▶ _Task description_
Continue the profile of biomedical engineer Dylann Ceriani, starting after its last sentence.

▶ _Passage to read_
<<<<

When sports injuries sideline athletes, biomedical engineer Dylann Ceriani gets them back on the playing field.

During her junior year at BYU, electrical engineering major Dylann Duncan took an anatomy class and realized she wanted to work in medicine as a surgeon. The All-American—and Academic All-American—volleyball player found the body fascinating.

“I had been hurt a lot and had learned about the body through my injuries,” says Dylann Duncan Ceriani (BS ’89), one of BYU’s 2013 Distinguished Service Award recipients. “Being a surgeon intrigued me, but I continued to pursue engineering for a couple of reasons. First, I wanted a bunch of kids and at the time did not see how I could be an effective mother and physician. The other reason was my college dean, who told me women usually didn’t make it through the electrical engineering program. I wasn’t going to quit and prove him right.”

>>>>

▶ _Extracted material_

<<<<

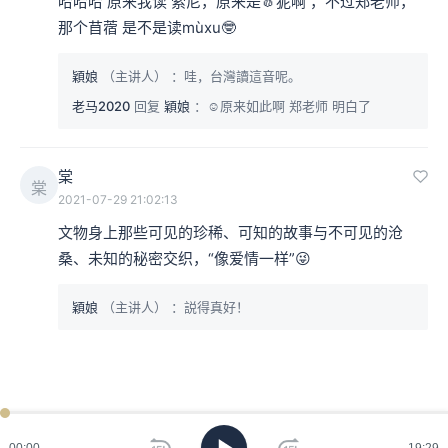
哈哈哈 原来我读 索尼，原来是🧄狔啊 ，不过郑老师，
那个苜蓿 是不是读mùxu🤓
穎娘
（主讲人）
：哇，台灣讀這音呢。
那时的“监”以吉金打造，更从大器皿承水，发展成了镜，
老马2020
回复
穎娘
：☺️原来如此啊 郑老师 明白了
其中的关键就在于青铜的金属属性。当金属合金溶为液
棠
体，浇注于模范之中，待冷却成形，将没有纹饰的一面更
棠
2021-07-29 21:02:13
加打磨，便可鉴容了。
文物身上那些可见的珍稀、可知的故事与不可见的沧
桑、未知的秘密交织，“像爱情一样”😜
穎娘
（主讲人）
：説得真好！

>>>>

▶ _Answer to the exercise_
Ceriani credits her advisor, David M. Ward, with championing her through the program, which was especially challenging because she frequently missed classes while traveling with the volleyball team. “I was on an athletics scholarship and practiced five or six hours a day,” she says. “When the team traveled, I sometimes missed classes once or twice a week.”

Despite these challenges, she went on to attend graduate school at the University of California, Berkeley, where she obtained a master’s degree in biomedical engineering. Her studies involved learning about cartilage, ligaments, tendons, and other tissues and intervening with medical devices. Blending medicine with engineering, Ceriani has used her training to create orthopedic products for athletes. Eight of her products have been patented.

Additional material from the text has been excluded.